* Obiettivo dell'esercizio *
Trascrivi integralmente, senza alcuna modifica, il brano sui preti in corsia durante la pandemia.

L’impegno silenzioso dei sacerdoti in piena pandemia: i preti in corsia

Gli occhiali protettivi sugli occhi, la mascherina chirurgica celeste a protezione della bocca e del naso. Solamente quando la tuta sanitaria viene rimossa, diventa possibile riconoscere don Marco Galante e distinguerlo da un qualsiasi medico o infermiere del reparto Covid. Perché lui, sotto la montagna di dispositivi di protezione, porta con orgoglio il colletto bianco.

 


Per oltre un mese, don Marco ha trascorso le sue giornate nell’ospedale “Madre Teresa di Calcutta” di Monselice-Schiavonia, il primo Covid Hospital del Veneto e d’Italia. Anche chi non è del luogo, almeno una volta, ne avrà sentito parlare in radio o in televisione: qui, infatti, il 21 febbraio 2020, moriva la vittima numero uno del Coronavirus.

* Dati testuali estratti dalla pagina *
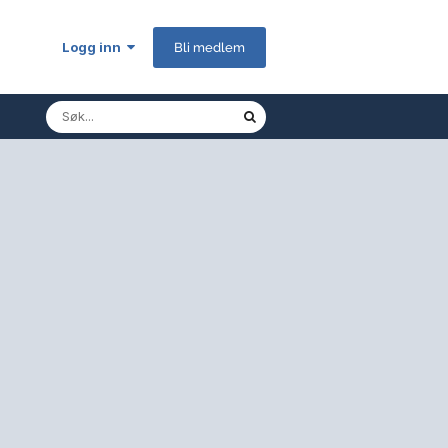
Logg inn
Bli medlem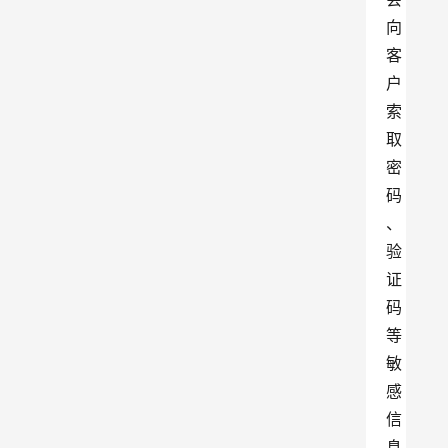
向
客
户
索
取
密
码
、
验
证
码
等
敏
感
信
息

* Risultato del compito *
L’impegno silenzioso dei sacerdoti in piena pandemia: i preti in corsia

Gli occhiali protettivi sugli occhi, la mascherina chirurgica celeste a protezione della bocca e del naso. Solamente quando la tuta sanitaria viene rimossa, diventa possibile riconoscere don Marco Galante e distinguerlo da un qualsiasi medico o infermiere del reparto Covid. Perché lui, sotto la montagna di dispositivi di protezione, porta con orgoglio il colletto bianco.

 


Per oltre un mese, don Marco ha trascorso le sue giornate nell’ospedale “Madre Teresa di Calcutta” di Monselice-Schiavonia, il primo Covid Hospital del Veneto e d’Italia. Anche chi non è del luogo, almeno una volta, ne avrà sentito parlare in radio o in televisione: qui, infatti, il 21 febbraio 2020, moriva la vittima numero uno del Coronavirus.